# Sky TV



## mrred99 (May 9, 2008)

Please can anyone tell me if you can you get Sky TV in Cyprus?
We are re-locating to Cyprus and really want Sky TV??

Thanks


----------



## BabsM (May 24, 2008)

Yes you can in many areas but you will need a 4m dish which is not practical unless you have a big garden or live in a large block of flats. There are, however, other options. You can pick up premiership matches via other subscribed and non-subscribed satellite services


----------



## mrred99 (May 9, 2008)

thanks Babs !


----------



## Veronica (Apr 5, 2008)

BabsM said:


> Yes you can in many areas but you will need a 4m dish which is not practical unless you have a big garden or live in a large block of flats. There are, however, other options. You can pick up premiership matches via other subscribed and non-subscribed satellite services


The size of dish depends on the area.
We are in Paphos area and here a 3m dish is adequate, in fact our dish is only2.7 and we have good reception.
Most houses tend to have a flat roof area where the dishes can be situated if you do not have a large garden.


----------



## BabsM (May 24, 2008)

Thanks for that Veronica.
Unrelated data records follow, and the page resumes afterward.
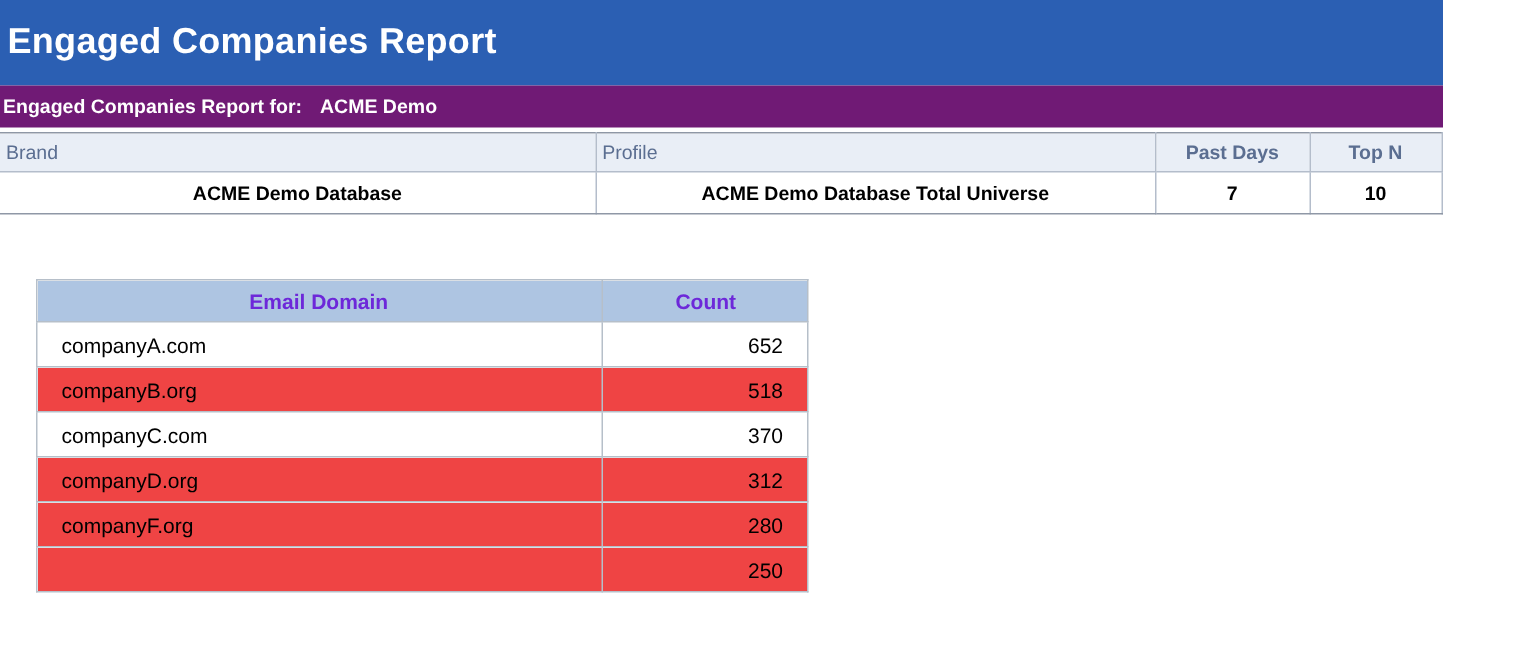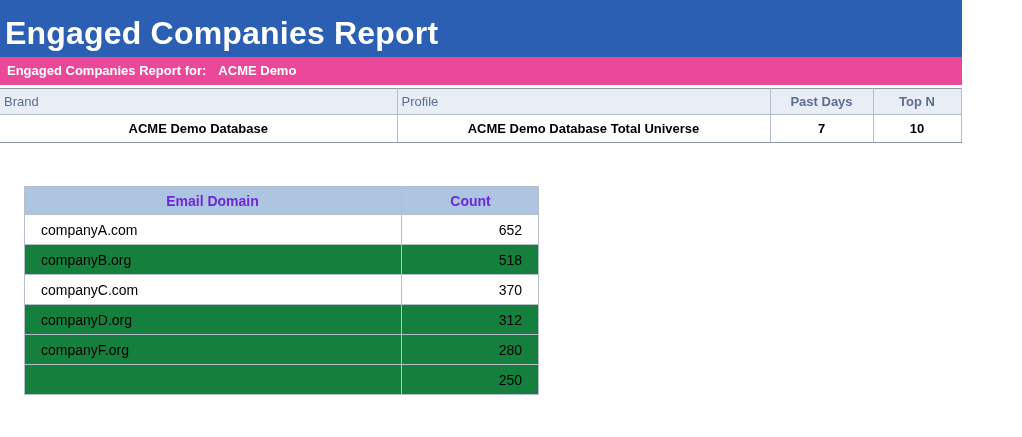--- a/index.html
+++ b/index.html
@@ -22,7 +22,7 @@
   }
   .banner .title {
     color: #ffffff;
-    font-size: 32px;
+    font-size: 24px;
     font-weight: bold;
     line-height: 1.2;
     letter-spacing: 0.2px;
I had been informed only last week that a 4m dish was necessary for Cyprus. 

As regards the flat area on your roof, that depends on the design of your house. Ours does not have one, it has a traditional pitched roof. You do see 4m dishes in the Larnaca area but not usually on the roof.


----------



## Veronica (Apr 5, 2008)

BabsM said:


> Thanks for that Veronica. I had been informed only last week that a 4m dish was necessary for Cyprus.
> 
> As regards the flat area on your roof, that depends on the design of your house. Ours does not have one, it has a traditional pitched roof. You do see 4m dishes in the Larnaca area but not usually on the roof.


We have a pitched roof but the dish is on there. The thing is that the rooves are concrete even when pitched and the tiles are just for show so it is quite easy to put a paltform on the roof to fix the dish to.
It probably wouldnt be as easy if you do need a 4mtr dish though but as we only need a 2.7 where we live it isnt a problem.
So I guess with a lot of things it really depends on your area.


----------